Exercise: Where "ABOUT" appears in a line of the entries below, that line should be copied.

Segment Start: Records for this exercise

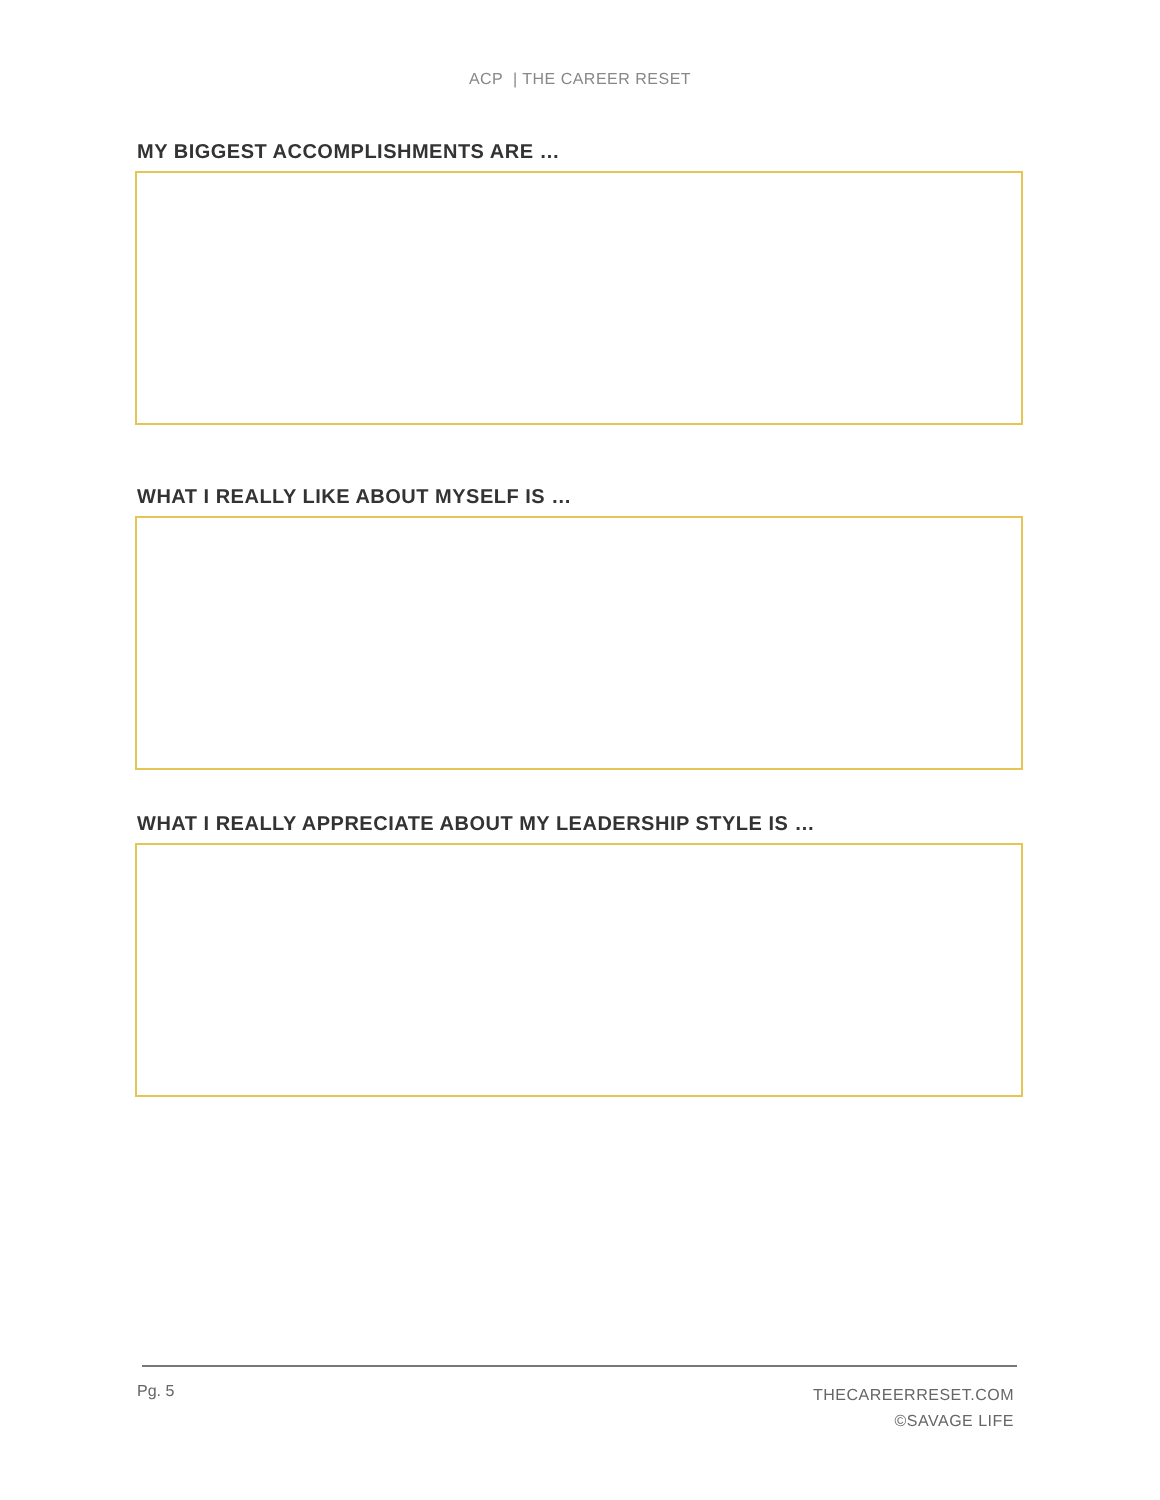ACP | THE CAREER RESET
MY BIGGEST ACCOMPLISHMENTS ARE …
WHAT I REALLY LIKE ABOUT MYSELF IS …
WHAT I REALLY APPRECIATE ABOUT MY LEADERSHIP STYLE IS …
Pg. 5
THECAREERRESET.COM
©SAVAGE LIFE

Segment End: Records for this exercise

Exercise answer:
WHAT I REALLY LIKE ABOUT MYSELF IS …
WHAT I REALLY APPRECIATE ABOUT MY LEADERSHIP STYLE IS …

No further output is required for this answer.